Economie

Chômage de masse à Mayotte : un travailleur sur trois privé d’emploi

Publication d’une étude de l’INSEE

Témoignages.re / 18 février 2015

L’INSEE annonce qu’à Mayotte, les créations nettes d’emploi n’arrivent pas à suivre la hausse de la population active. Les personnes souhaitant travailler mais étant au chômage, qu’elles soient inscrites ou pas à Pôle emploi, représentent le tiers de la population active. Voici la présentation de cette étude.

En 2014, la population en âge de travailler se porte beaucoup plus sur le marché du travail qu’en 2013.

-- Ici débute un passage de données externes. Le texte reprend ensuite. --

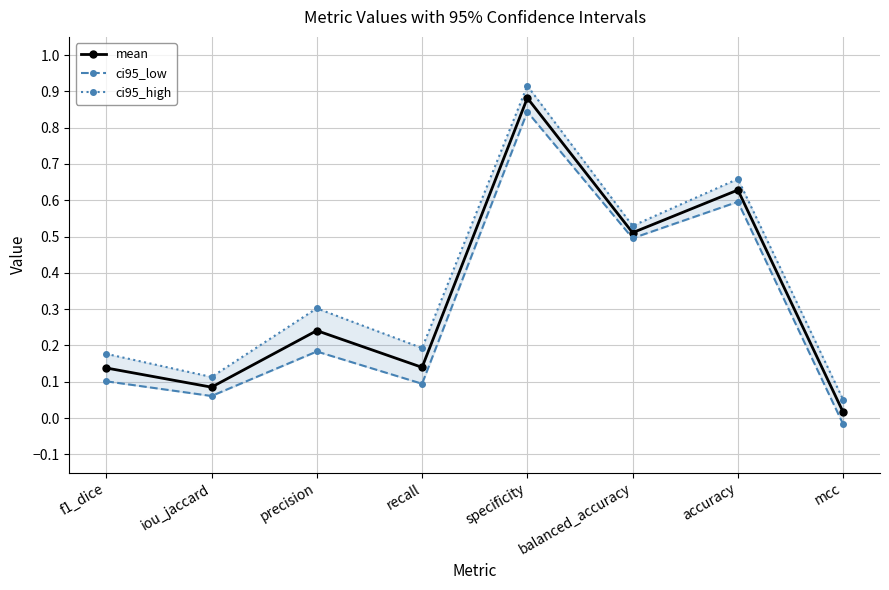

What value does the ci95_high series have at f1_dice?

0.2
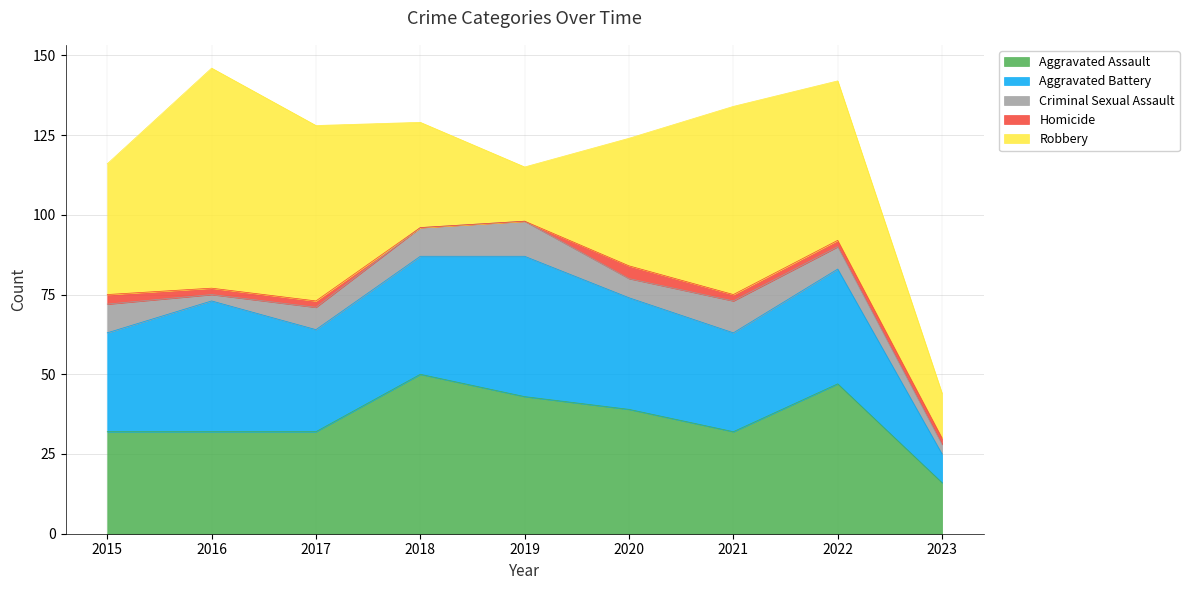

Which label corresponds to the smallest value in the chart?

2018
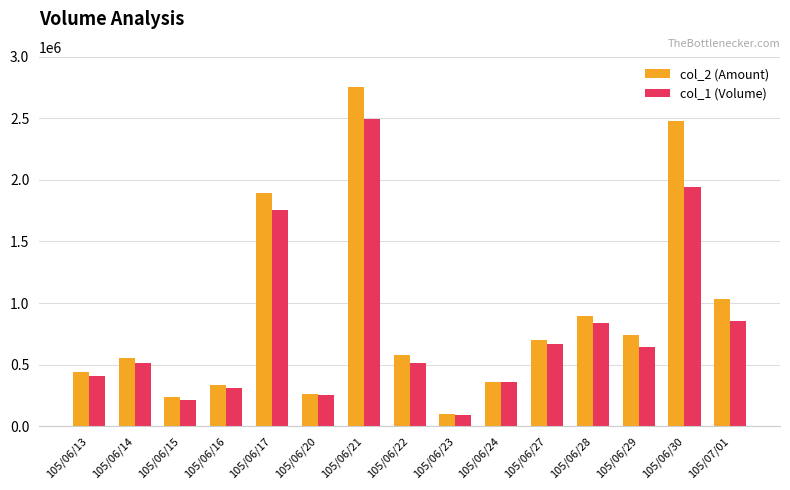

Reading right to left, extract all data points from this chart.

col_2 (Amount): 1035240	2477290	741620	893500	702850	359960	97980	579960	2757730	256760	1892720	333140	234430	556840	442150
col_1 (Volume): 857000	1945000	639000	840000	666000	361000	86000	514000	2497000	254000	1757000	307000	213000	514000	404000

Le taux d’activité des femmes progresse fortement (+ 3,6 points) alors qu’il avait stagné entre 2009 et 2013. Une femme sur trois (35,9 %) est désormais active à Mayotte. Les hommes sont beaucoup plus présents sur le marché du travail que les femmes mais leur taux d’activité progresse moins vite (+ 1,3 point, soit 54,0 %).
La hausse de l’activité s’accompagne d’une hausse de l’emploi et du chômage
Le marché de l’emploi mahorais se structure progressivement. Le taux d’emploi progresse en 2014 (+ 1,7 point) avec 3 000 personnes supplémentaires qui se déclarent en emploi en un an. Malgré cet essor, Mayotte demeure le département français où le taux d’emploi est le plus faible (35,5 % contre 64,2 % en métropole).
La hausse de l’emploi bénéficie essentiellement aux plus âgés et aux femmes. Spécificité à Mayotte, les Mahorais de 50 à 64 ans sont autant en emploi en 2014 que ceux de 30 à 49 ans alors que le taux d’emploi chute nettement à partir de 50 ans en métropole.

Autre signe de structuration du marché du travail, la part des emplois salariés augmente et se rapproche du niveau de la France métropolitaine. Huit personnes en emploi sur dix sont désormais salariées à Mayotte (neuf sur dix en métropole).
L’insertion des femmes sur le marché du travail augmente le chômage féminin
Au 2e trimestre 2014, 10 500 personnes sont au chômage au sens du Bureau international du travail (BIT). Le taux de chômage s’établit ainsi à 19,6 % contre 19,0 % en 2013.

L’emploi a pourtant augmenté, mais insuffisamment pour absorber l’arrivée de nombreuses femmes sur le marché du travail. Il en résulte une hausse importante du chômage des femmes. L’écart entre les hommes et les femmes se creuse avec des taux de chômage respectifs de 12,5 % et de 28,8 %.

L’amélioration de l’emploi ne bénéficie pas aux jeunes générations. Ainsi, le taux de chômage des moins de 30 ans s’élève à 41,4 % et augmente de + 4,9 points en un an. Les jeunes femmes sont particulièrement touchées avec un taux de chômage de 46,5 %.

Chômage et halo restent conséquents

Aux 10 500 chômeurs s’ajoutent 28 100 personnes qui souhaiteraient également travailler mais ne sont pas considérés comme chômeurs car elles sont inactives selon la définition du BIT (soit parce qu’elles ne font pas de démarches actives de recherche d’emploi soit parce qu’elles ne sont pas immédiatement disponibles pour travailler). Ces inactifs qui souhaiteraient travailler - halo autour du chômage - sont moins nombreux qu’en 2013.

En additionnant le chômage et le halo autour du chômage, 38 600 Mahorais souhaitent travailler mais n’ont pas d’emploi, soit un tiers de la population en âge de travailler (moins d’une personne sur dix en métropole).